Finally, what this argument neglects is the fact that the United States is very good with technical collection and nobody else in the world even comes close. The true imbalance is not American satellites versus human intelligence; it is American satellites (and other technical methods of collecting information) compared to the rest of the world. The incredible power of the information the United States collects via satellite inevitably overshadows human intelligence no matter what happens.
Technical collection does have limitations, but the intelligence community knows exactly what those limitations are. There is little ambiguity involved with technical sources. Yes, the intelligence community should devote more attention to human intelligence—and it should also devote more attention to improving its spy satellites as well. But we should also all be thinner and all babies should be raised in a happy home. Wishing for a better world will not make it happen unless we have a clear plan on how to get from our current state to that utopian ideal.
The real neglected humans
There is one criticism of humans and satellite intelligence that holds greater validity, but which is rarely voiced in the popular press. This is the charge that the intelligence community has not devoted enough assets to interpreting the photography. Last year that charge was leveled at the National Reconnaissance Office’s planned Future Imagery Architecture (FIA), which is supposed to consist of a constellation of satellites providing data from around the globe nearly continuously. The intelligence community was apparently more focused on the sexy aspect of the orbiting hardware than the less sexy subjects of the ground equipment and software needed to fully exploit it. The imagery analysis community also took a major hit in the mid-1990s with the merging of the National Photographic Interpretation Center (NPIC) and the Defense Mapping Agency (DMA) into the National Imagery and Mapping Agency (NIMA), which recently changed its name to the National Geospatial-Intelligence Agency (NGA). Amidst all the efforts to rearrange acronyms and bureaucratic flow charts, few people outside this insular community realized that many CIA imagery analysts took early retirement and left, resulting in fewer people to look at the photographs.

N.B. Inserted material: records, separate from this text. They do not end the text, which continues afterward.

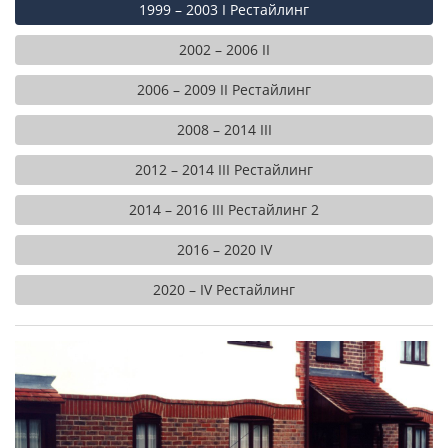
1999 – 2003 I Рестайлинг
2002 – 2006 II
2006 – 2009 II Рестайлинг
2008 – 2014 III
2012 – 2014 III Рестайлинг
2014 – 2016 III Рестайлинг 2
2016 – 2020 IV
2020 – IV Рестайлинг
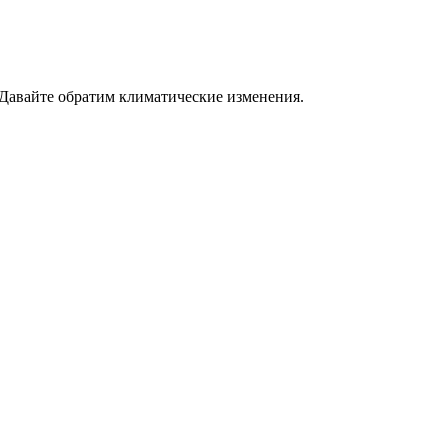
 Давайте обратим климатические изменения.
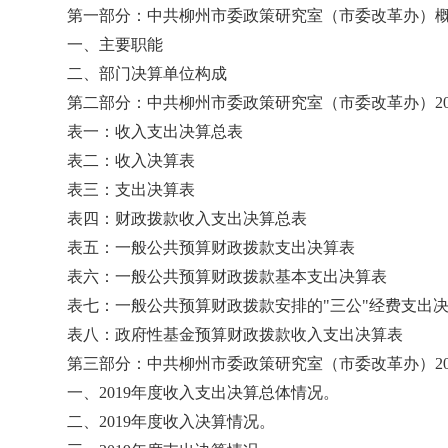
第一部分：中共柳州市委政策研究室（市委改革办）
一、主要职能
二、部门决算单位构成
第二部分：中共柳州市委政策研究室（市委改革办）20
表一：收入支出决算总表
表二：收入决算表
表三：支出决算表
表四：财政拨款收入支出决算总表
表五：一般公共预算财政拨款支出决算表
表六：一般公共预算财政拨款基本支出决算表
表七：一般公共预算财政拨款安排的"三公"经费支出
表八：政府性基金预算财政拨款收入支出决算表
第三部分：中共柳州市委政策研究室（市委改革办）20
一、2019年度收入支出决算总体情况。
二、2019年度收入决算情况。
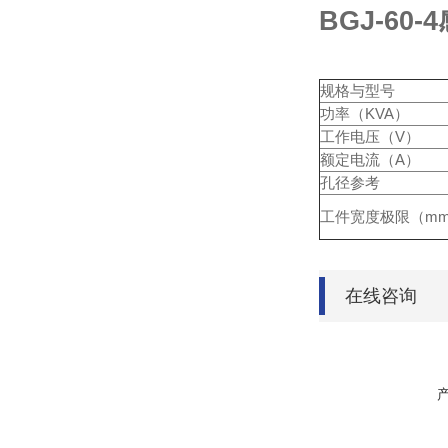
BGJ-60
规格与型号
功率（KVA）
工作电压（V）
额定电流（A）
孔径参考
工件宽度极限（m
在线咨询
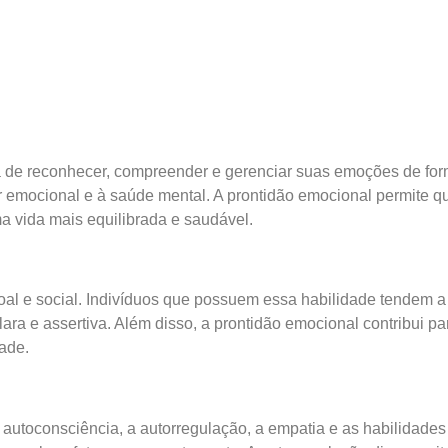
 de reconhecer, compreender e gerenciar suas emoções de form
ar emocional e à saúde mental. A prontidão emocional permite 
 vida mais equilibrada e saudável.
oal e social. Indivíduos que possuem essa habilidade tendem a
e assertiva. Além disso, a prontidão emocional contribui para
ade.
autoconsciência, a autorregulação, a empatia e as habilidades 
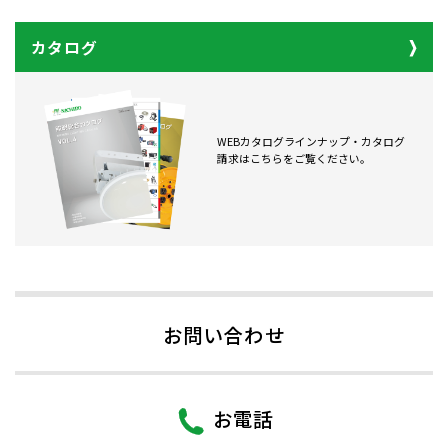
カタログ
WEBカタログラインナップ・カタログ
請求はこちらをご覧ください。
お問い合わせ
お電話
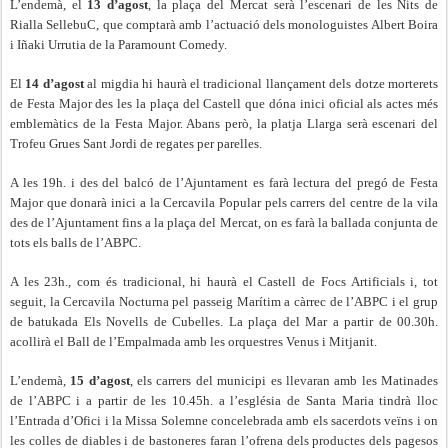
L’endemà, el
13 d’agost
, la plaça del Mercat serà l’escenari de les Nits de
Rialla SellebuC, que comptarà amb l’actuació dels monologuistes Albert Boira
i Iñaki Urrutia de la Paramount Comedy.
El
14 d’agost
al migdia hi haurà el tradicional llançament dels dotze morterets
de Festa Major des les la plaça del Castell que dóna inici oficial als actes més
emblemàtics de la Festa Major. Abans però, la platja Llarga serà escenari del
Trofeu Grues Sant Jordi de regates per parelles.
A les 19h. i des del balcó de l’Ajuntament es farà lectura del pregó de Festa
Major que donarà inici a la Cercavila Popular pels carrers del centre de la vila
des de l’Ajuntament fins a la plaça del Mercat, on es farà la ballada conjunta de
tots els balls de l’ABPC.
A les 23h., com és tradicional, hi haurà el Castell de Focs Artificials i, tot
seguit, la Cercavila Nocturna pel passeig Marítim a càrrec de l’ABPC i el grup
de batukada Els Novells de Cubelles. La plaça del Mar a partir de 00.30h.
acollirà el Ball de l’Empalmada amb les orquestres Venus i Mitjanit.
L’endemà,
15 d’agost
, els carrers del municipi es llevaran amb les Matinades
de l’ABPC i a partir de les 10.45h. a l’església de Santa Maria tindrà lloc
l’Entrada d’Ofici i la Missa Solemne concelebrada amb els sacerdots veïns i on
les colles de diables i de bastoneres faran l’ofrena dels productes dels pagesos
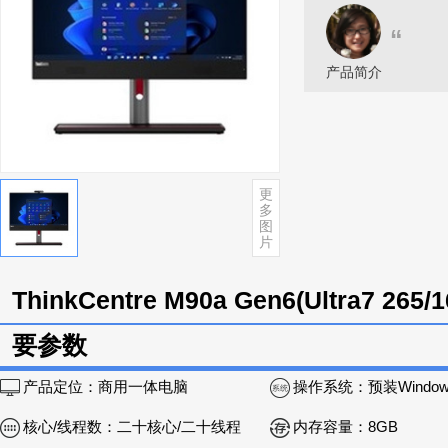
“
产品简介
更
多
图
片
ThinkCentre M90a Gen6(Ultra7 26
要参数
产品定位：
商用一体电脑
操作系统：
预装Windows 11 家庭
核心/线程数：
二十核心/二十线程
内存容量：
8GB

It is also worth noting that this claim that the analysts need more help is not new. A 1965 report on the National Photographic Interpretation Center by the CIA Inspector General concluded that the photo-interpreter population had been increasing at roughly three percent per year for the past five years—at the same time that the amount of imagery that had to be processed was doubling every year. The analysts needed more help, then and now.
If there is a real humint versus imint debate, it is over the amount of money spent on interpreting the deluge of information that the satellites provide. However, the claim that the American intelligence community relies too much upon orbiting iron and not enough on James Bond is a modern myth that deserves to be retired with extreme prejudice.